Hou Tao Dec. 11, 2023, 7:38 a.m. UTC
From: Hou Tao <houtao1@huawei.com>

There is no rcu-read-lock requirement for ops->map_fd_get_ptr() or
ops->map_fd_put_ptr(), so doesn't use rcu-read-lock for these two
callbacks and only uses rcu-read-lock for the underlying update
operations in bpf_fd_{array,htab}_map_update_elem().

Acked-by: Yonghong Song <yonghong.song@linux.dev>
Signed-off-by: Hou Tao <houtao1@huawei.com>
---
 kernel/bpf/arraymap.c | 2 ++
 kernel/bpf/hashtab.c  | 2 ++
 kernel/bpf/syscall.c  | 4 ----
 3 files changed, 4 insertions(+), 4 deletions(-)

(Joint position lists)
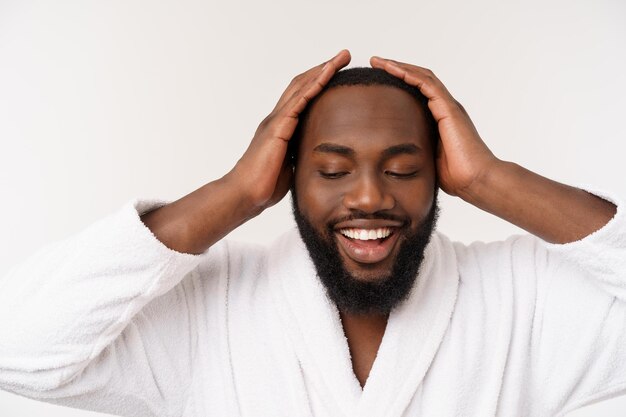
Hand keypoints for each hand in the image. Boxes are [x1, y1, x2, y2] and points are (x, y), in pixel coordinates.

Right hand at [229, 50, 351, 212]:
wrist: (245, 194)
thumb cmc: (265, 185)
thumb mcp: (291, 166)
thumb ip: (301, 155)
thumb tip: (317, 158)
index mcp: (281, 127)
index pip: (302, 96)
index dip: (319, 82)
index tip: (338, 72)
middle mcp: (277, 119)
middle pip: (302, 84)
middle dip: (324, 68)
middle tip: (344, 55)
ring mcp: (276, 121)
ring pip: (301, 87)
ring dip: (322, 70)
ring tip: (341, 58)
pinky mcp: (277, 129)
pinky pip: (298, 102)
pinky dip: (313, 86)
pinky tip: (326, 75)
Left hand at [370, 56, 498, 197]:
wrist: (476, 180)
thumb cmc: (456, 176)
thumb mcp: (427, 158)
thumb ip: (416, 150)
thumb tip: (397, 156)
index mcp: (440, 118)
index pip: (417, 92)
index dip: (399, 82)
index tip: (378, 80)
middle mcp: (445, 108)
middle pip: (419, 79)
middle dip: (396, 69)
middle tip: (375, 63)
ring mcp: (448, 106)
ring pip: (422, 77)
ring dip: (399, 67)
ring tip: (379, 62)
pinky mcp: (449, 109)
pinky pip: (427, 84)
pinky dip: (409, 74)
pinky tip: (393, 69)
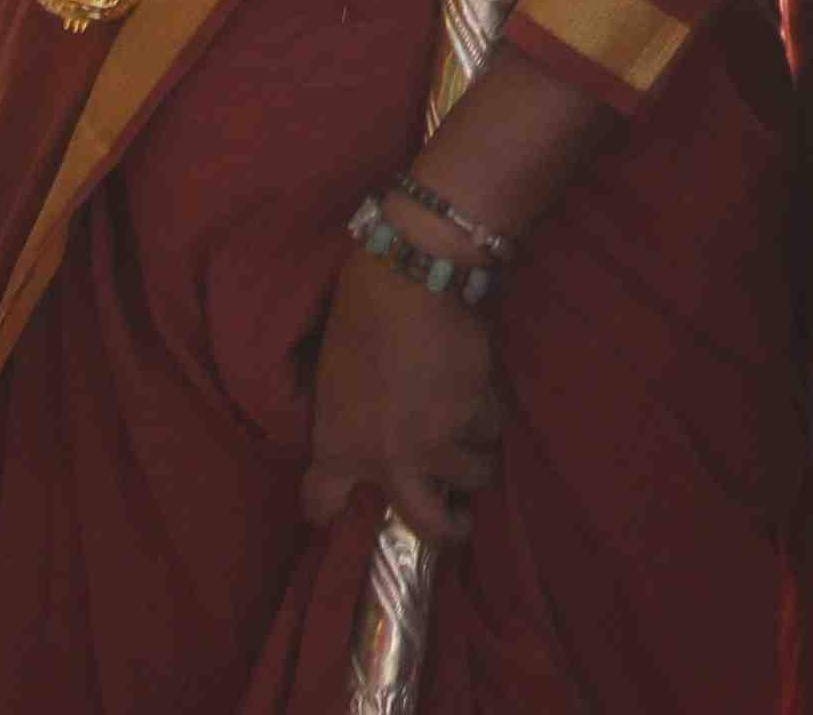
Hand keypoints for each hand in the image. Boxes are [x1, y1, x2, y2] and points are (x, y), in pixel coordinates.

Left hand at [298, 247, 507, 545]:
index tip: (334, 512)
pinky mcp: (476, 413)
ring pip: (474, 474)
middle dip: (448, 530)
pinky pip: (491, 425)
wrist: (407, 283)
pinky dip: (489, 412)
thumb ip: (347, 419)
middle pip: (428, 524)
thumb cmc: (356, 318)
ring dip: (476, 457)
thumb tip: (369, 427)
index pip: (321, 502)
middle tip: (456, 525)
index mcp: (338, 447)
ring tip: (475, 438)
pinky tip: (481, 389)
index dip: (326, 511)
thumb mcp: (331, 380)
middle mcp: (390, 459)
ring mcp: (438, 441)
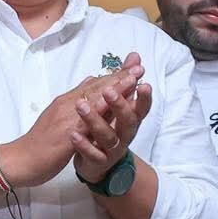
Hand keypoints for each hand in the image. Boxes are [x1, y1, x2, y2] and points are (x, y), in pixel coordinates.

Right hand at [4, 57, 147, 187]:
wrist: (21, 160)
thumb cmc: (40, 141)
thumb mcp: (57, 116)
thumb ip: (74, 100)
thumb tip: (89, 81)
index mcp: (67, 102)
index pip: (94, 85)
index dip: (115, 76)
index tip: (134, 66)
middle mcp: (67, 106)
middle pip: (97, 88)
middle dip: (120, 77)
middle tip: (139, 66)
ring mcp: (66, 119)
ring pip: (93, 101)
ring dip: (114, 89)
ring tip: (132, 80)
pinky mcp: (65, 135)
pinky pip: (85, 122)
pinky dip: (99, 113)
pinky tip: (112, 107)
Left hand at [71, 54, 152, 184]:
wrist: (95, 162)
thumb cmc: (108, 127)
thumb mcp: (116, 104)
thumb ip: (124, 81)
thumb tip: (135, 57)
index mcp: (130, 120)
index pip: (142, 108)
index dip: (144, 97)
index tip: (143, 83)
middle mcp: (125, 134)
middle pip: (128, 121)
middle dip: (120, 105)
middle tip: (109, 91)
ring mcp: (112, 149)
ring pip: (107, 136)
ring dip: (95, 120)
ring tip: (80, 106)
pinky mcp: (98, 162)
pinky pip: (92, 154)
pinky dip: (83, 144)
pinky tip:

Task details:
Transcribe the stretch of the BPF patch message from "There is no" through "insertions(+), 4 deletions(-)".

Completed exercise:
There is no rcu-read-lock requirement for ops->map_fd_get_ptr() or
ops->map_fd_put_ptr(), so doesn't use rcu-read-lock for these two
callbacks and only uses rcu-read-lock for the underlying update
operations in bpf_fd_{array,htab}_map_update_elem().

Acked-by: Yonghong Song <yonghong.song@linux.dev>
Signed-off-by: Hou Tao <houtao1@huawei.com>
---
 kernel/bpf/arraymap.c | 2 ++
 kernel/bpf/hashtab.c  | 2 ++
 kernel/bpf/syscall.c  | 4 ----
 3 files changed, 4 insertions(+), 4 deletions(-)